1
votes

I tried to use K8s to setup spark cluster (I use standalone deployment mode, and I cannot use k8s deployment mode for some reason)

I didn't set any cpu related arguments.

for spark, that means:

Total CPU cores to allow Spark applications to use on the machine (default: all available); only on worker

http://spark.apache.org/docs/latest/spark-standalone.html

for k8s pods, that means:

If you do not specify a CPU limit for a Container, then one of these situations applies:

  • The Container has no upper bound on the CPU resources it can use. The Container could use all of the CPU resources available on the Node where it is running.

  • The Container is running in a namespace that has a default CPU limit, and the Container is automatically assigned the default limit. Cluster administrators can use a LimitRange to specify a default value for the CPU limit.

https://kubernetes.io/docs/tasks/configure-pod-container/assign-cpu-resource/

...
Addresses:
  InternalIP:  172.16.197.133
  Hostname:    ubuntu
Capacity:
 cpu:     4
 memory:  3922Mi
 pods:    110
Allocatable:
 cpu:     4
 memory:  3822Mi
 pods:    110
...

But my spark worker only use 1 core (I have 4 cores on the worker node and the namespace has no resource limits).

That means the spark worker pod only used 1 core of the node (which should be 4).

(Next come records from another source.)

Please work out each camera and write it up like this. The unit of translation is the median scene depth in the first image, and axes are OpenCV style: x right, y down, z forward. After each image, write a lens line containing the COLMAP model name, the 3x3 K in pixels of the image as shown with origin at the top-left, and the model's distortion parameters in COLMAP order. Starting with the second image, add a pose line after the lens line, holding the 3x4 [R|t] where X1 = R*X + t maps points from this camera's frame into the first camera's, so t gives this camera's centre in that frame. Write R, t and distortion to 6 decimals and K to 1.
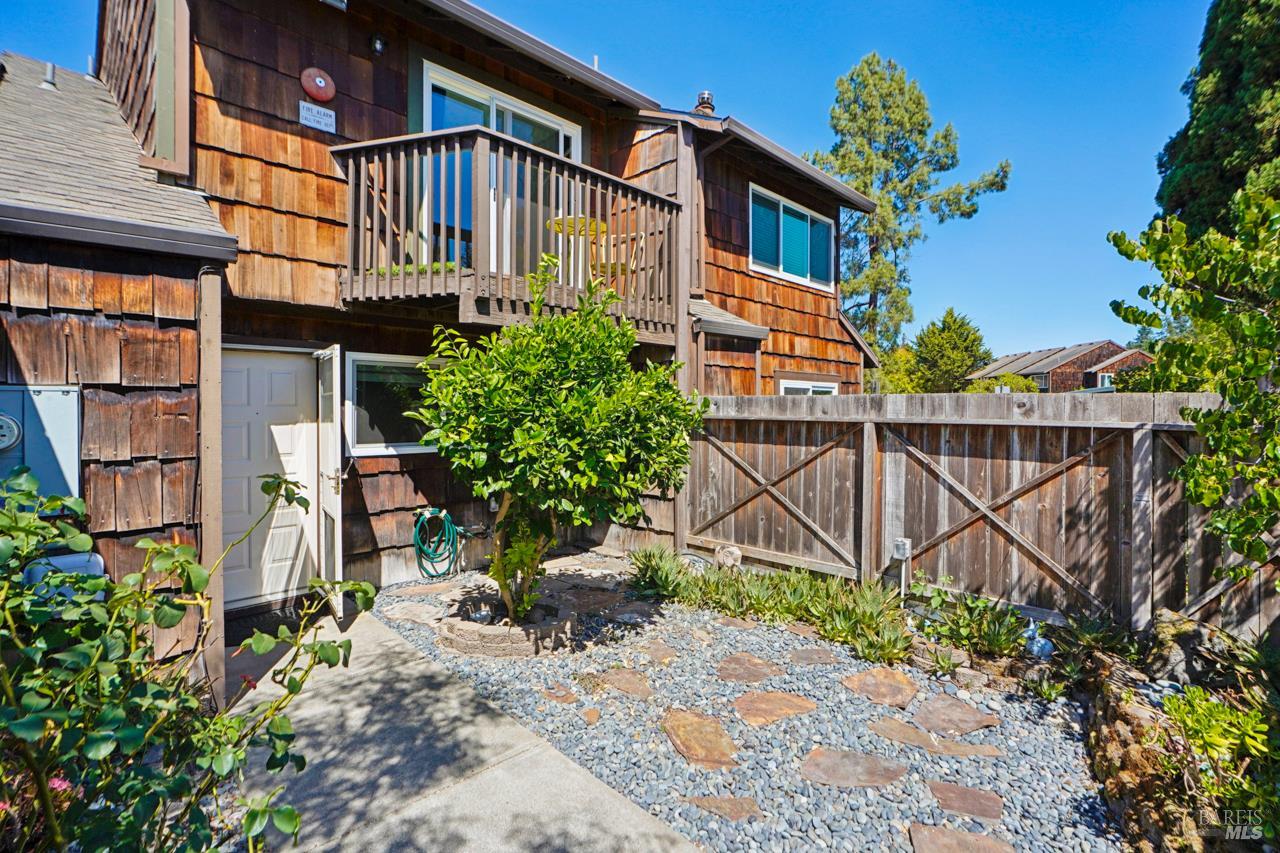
lens RADIAL K [[585.1, 0, 640.0], [0, 585.1, 407.8], [0, 0, 1]] dist [-0.001156, 0.000328]
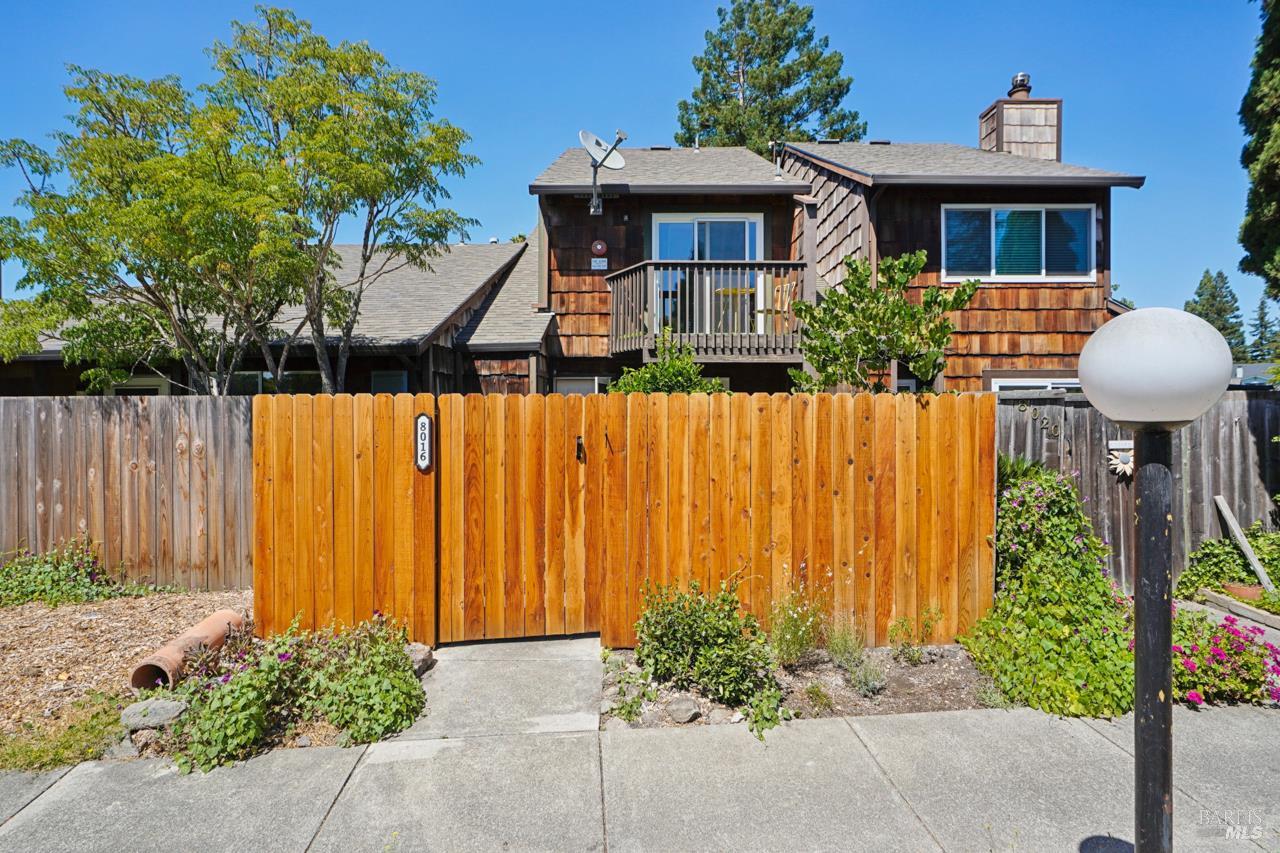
lens RADIAL K [[636.1, 0, 641.5], [0, 636.1, 403.7], [0, 0, 1]] dist [-0.005846, 0.000542]
pose [[0.722200, -0.006862, -0.691650, 0.947557], [0.004489, 0.999976, -0.005234, 0.000631], [0.691670, 0.000675, 0.722214, -0.432621]]
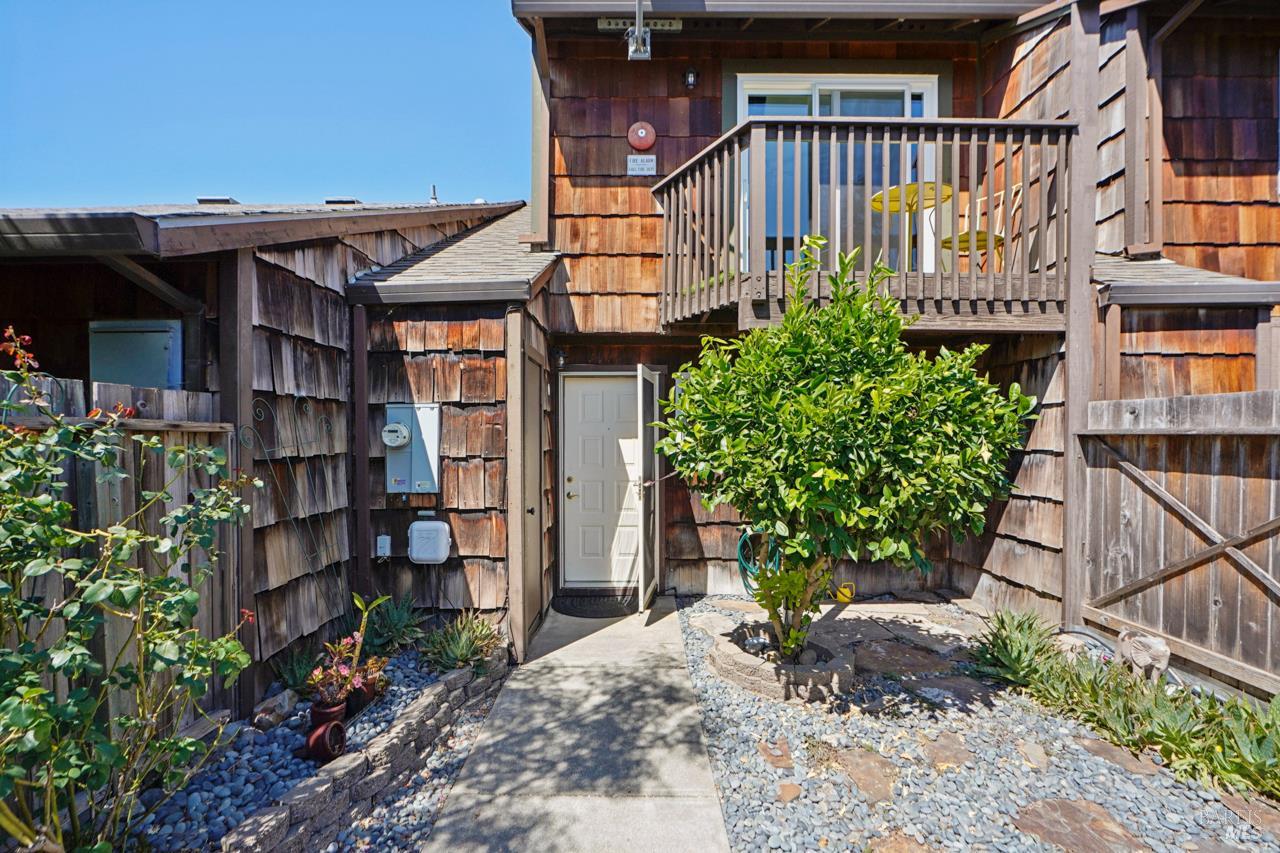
lens RADIAL K [[577.5, 0, 643.3], [0, 577.5, 438.0], [0, 0, 1]] dist [-0.002132, 0.001097]
pose [[0.721884, 0.002094, -0.692011, 0.194337], [-0.000144, 0.999996, 0.002876, 0.022415], [0.692014, -0.001976, 0.721881, 0.175065]]
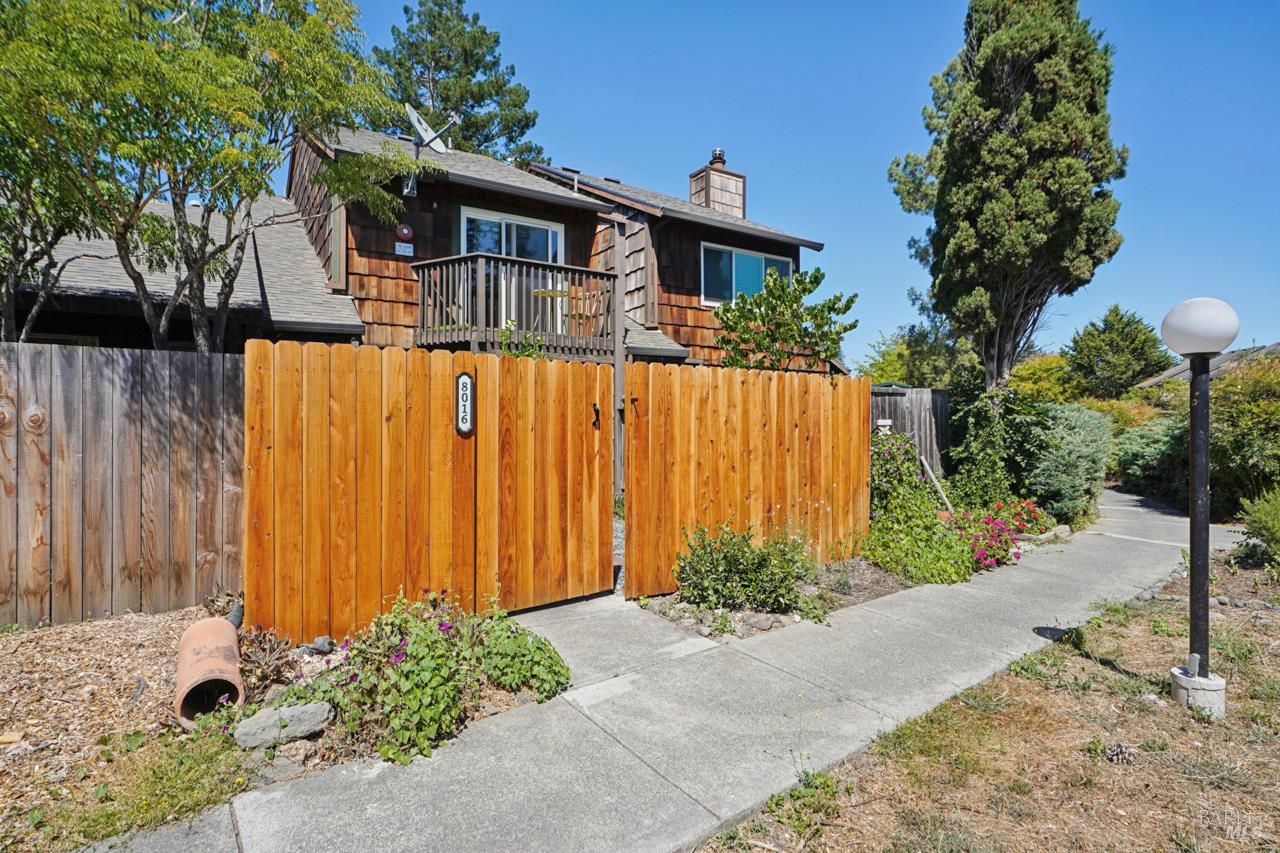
lens RADIAL K [[633.5, 0, 632.7], [0, 633.5, 418.0], [0, 0, 1]] dist [-0.001827, 0.001268]
pose [[0.977366, -0.008922, -0.211368, 0.527068], [0.005669, 0.999856, -0.015990, 0.075988], [0.211480, 0.014430, 0.977276, -0.737317]]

How can I write yaml file to set the pod to use all available cpu cores?

Here is my yaml file:

---

apiVersion: v1
kind: Namespace
metadata:
  name: spark-standalone

---

kind: DaemonSet
apiVersion: apps/v1
metadata:
  name: spark-slave
  namespace: spark-standalone
  labels:
    k8s-app: spark-slave
spec:
  selector:
    matchLabels:
      k8s-app: spark-slave
  updateStrategy:
    type: RollingUpdate
    rollingUpdate:
      maxUnavailable: 1
  template:
    metadata:
      name: spark-slave
      namespace: spark-standalone
      labels:
        k8s-app: spark-slave
    spec:
      affinity:
        nodeAffinity:
          requiredDuringSchedulingIgnoredDuringExecution:
            nodeSelectorTerms:
            - matchExpressions:
              - key: node-role.kubernetes.io/edge
                operator: Exists
      hostNetwork: true
      containers:
        - name: spark-slave
          image: spark:2.4.3
          command: ["/bin/sh","-c"]
          args: 
            - "
              ${SPARK_HOME}/sbin/start-slave.sh
              spark://$(SPARK_MASTER_IP):$(SPARK_MASTER_PORT)
              --webui-port $(SPARK_SLAVE_WEBUI_PORT)
              &&
              tail -f ${SPARK_HOME}/logs/*
              "
          env:
            - name: SPARK_MASTER_IP
              value: "10.4.20.34"
            - name: SPARK_MASTER_PORT
              value: "7077"
            - name: SPARK_SLAVE_WEBUI_PORT
              value: "8081"

---
2
What other pods do you have on the node?Jonas
On the worker node, there is no other pods @JonasGreen
Then it sounds like your workload is not executing in parallelJonas

2 Answers

2
votes

Kubernetes - No upper bound

The Container has no upper bound on the CPU resources it can use. The Container could use all of the CPU resources available on the Node where it is running

Unless you confgure a limit on CPU for your pod, it can use all available CPU resources on the node.

Consider dedicated nodes

If you are running other workload on the same node, they also consume CPU resources, and may be guaranteed CPU resources if they have configured request for CPU. Consider use a dedicated node for your workload using NodeSelector and Taints and Tolerations.

Spark - No upper bound

You configure the slave with parameters to the start-slave.sh e.g. --cores X to limit CPU core usage.

Total CPU cores to allow Spark applications to use on the machine (default: all available); only on worker

Multithreaded workload

In the end, if pod can use multiple CPU cores depends on how your application uses threads. Some things only uses a single thread, so the application must be designed for multithreading and have something parallelized to do.

0
votes

I hit absolutely the same issue with a Spark worker. Knowing the fact, that Java sometimes failed to calculate CPU correctly, I tried to specify the CPU request or limit in Pod spec and the worker automatically understood what the environment it is. And needed cores will be assigned to the Spark worker executor.

Also, I faced this behavior in k8s only. In Docker Swarm, all available CPU cores had been taken by a worker.

What's more, in default templates for 'cores' parameters for Spark worker 1 core is mentioned. I believe it could be taken in case of the wrong calculation of CPU cores.